Making the dream a reality

When examining the building blocks of an effective outbreak detection solution, the primary roadblocks are not advanced technologies, but the quality and availability of data. Fancy AI solutions are useless, or even harmful, without the data needed. Once high-quality, complete and timely data are available, the creation of detection tools is relatively straightforward.

These kinds of solutions have been available in other disciplines for a long time (e.g., weather forecasting, financial modeling). Health care is held back by the dismal state of clinical data interoperability, not the lack of talented individuals ready to solve complex problems. One of the key tenets of data science is that making data accessible to the right people who understand realities on the ground always generates innovative solutions.

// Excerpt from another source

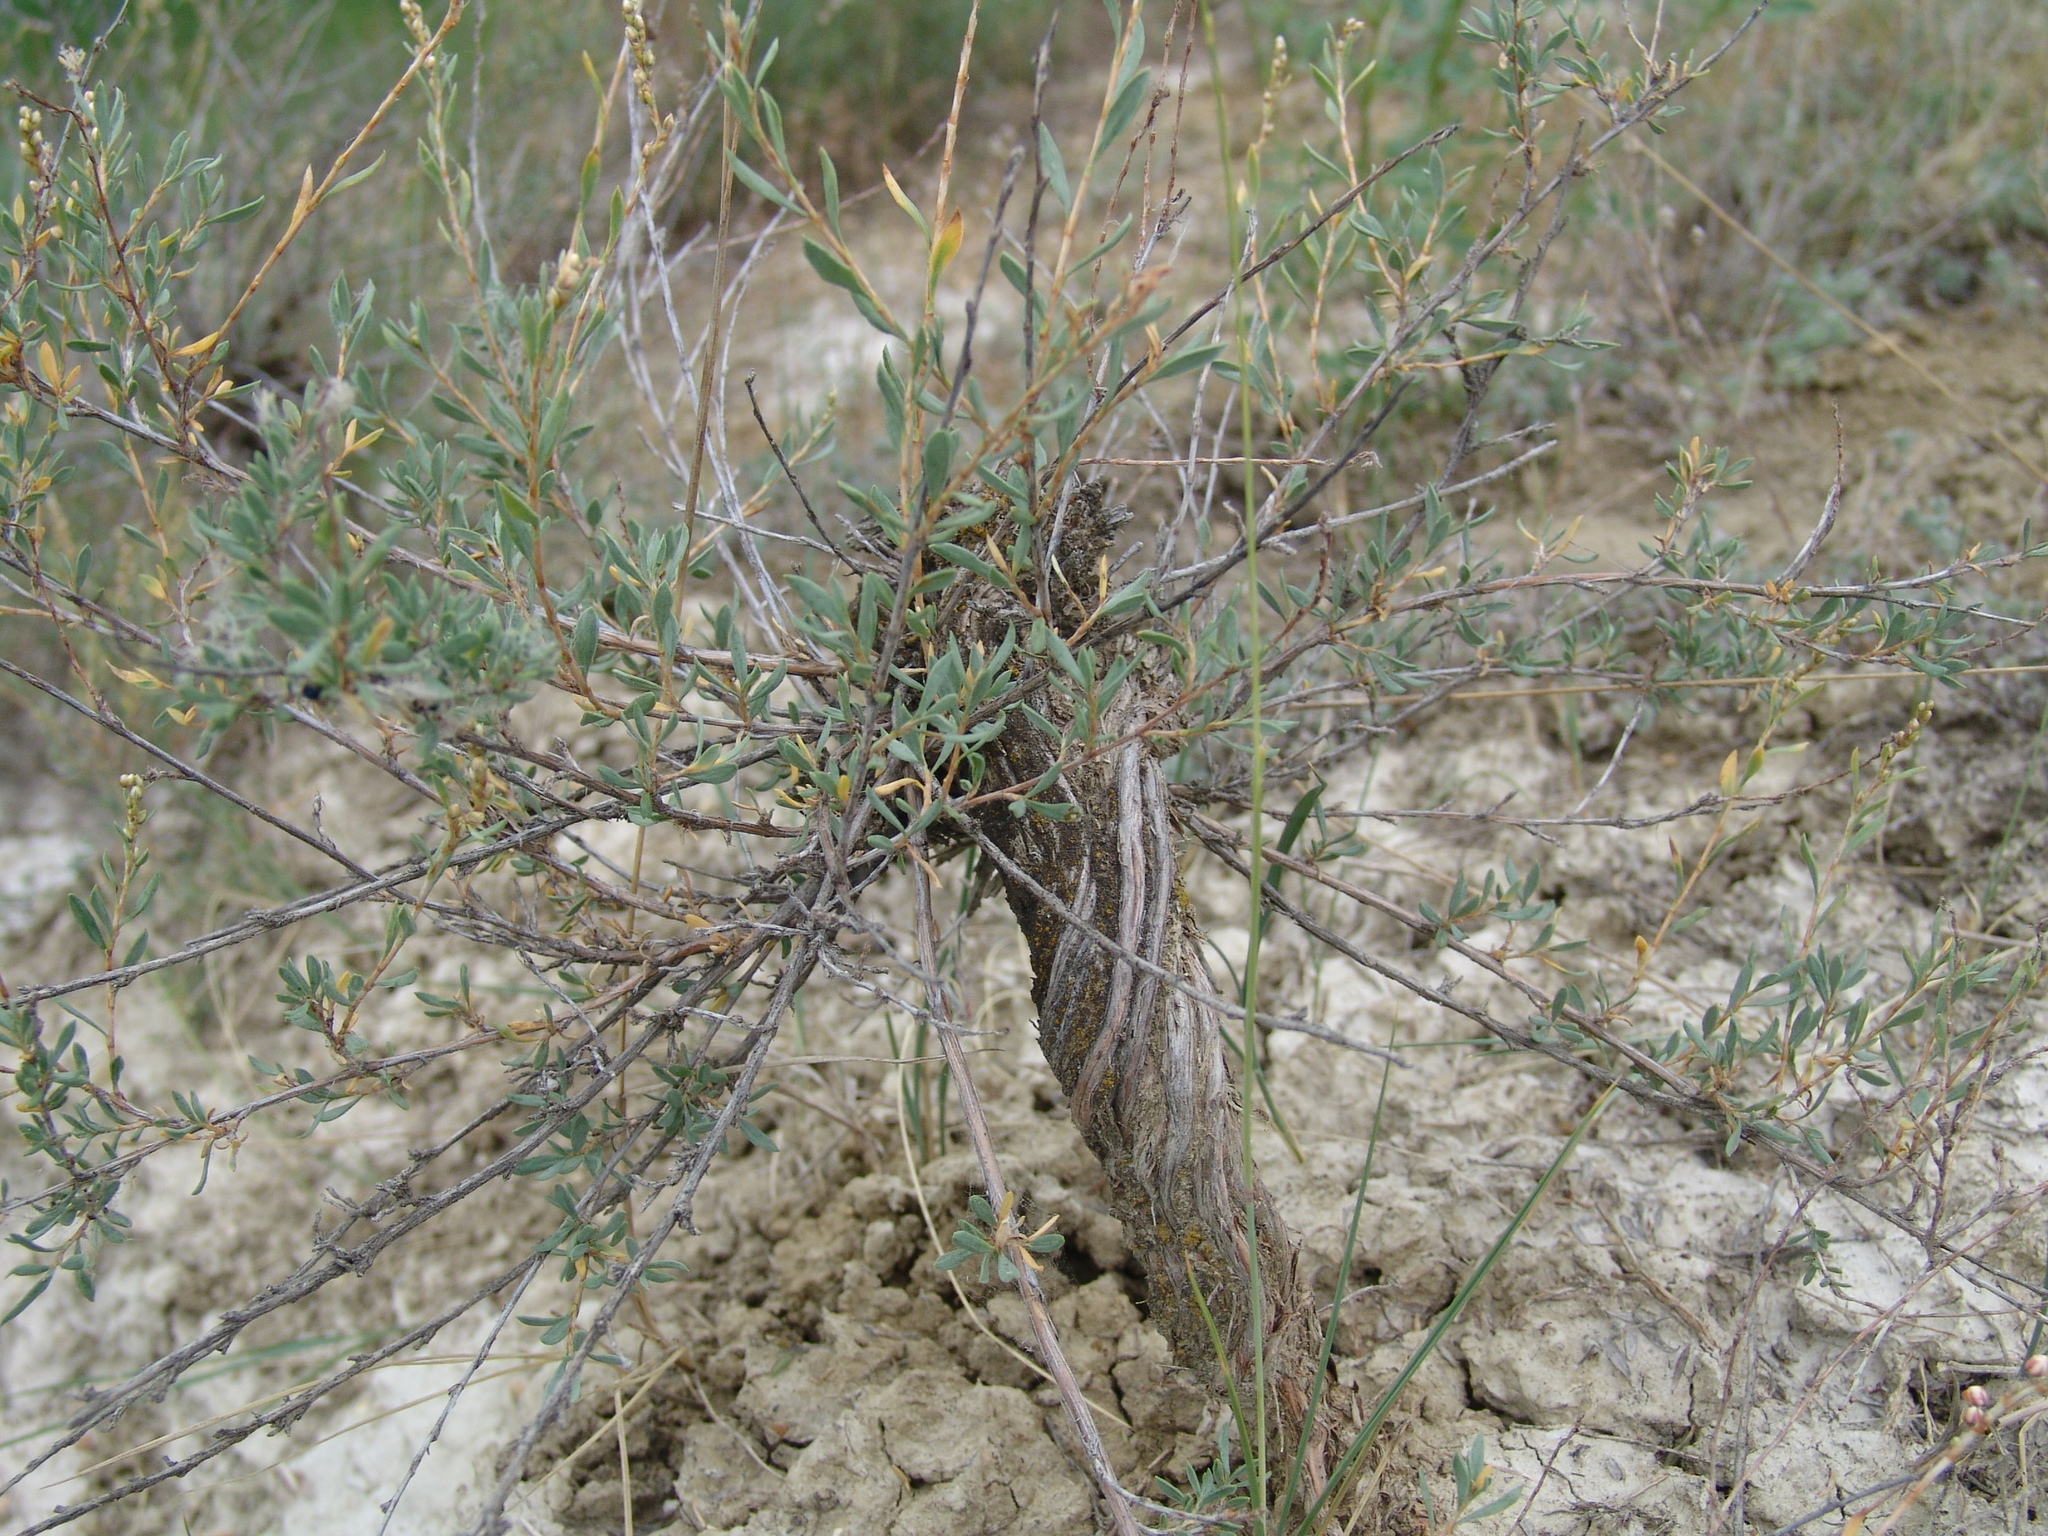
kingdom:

Ben Newton is the CEO of Milliman Pluritem Health and a principal at Milliman. With more than 25 years of experience in the enterprise software market, Ben has led product and sales teams through three successful initial public offerings. In 2021, he co-founded Pluritem Health with John Clark, a company focused on unlocking clinical data and enhancing health care services. Under his leadership, Pluritem Health developed a robust clinical platform and was acquired by Milliman in August 2024. Ben now heads the Milliman Pluritem Health practice, which offers the Milliman CareFlowIQ clinical data platform.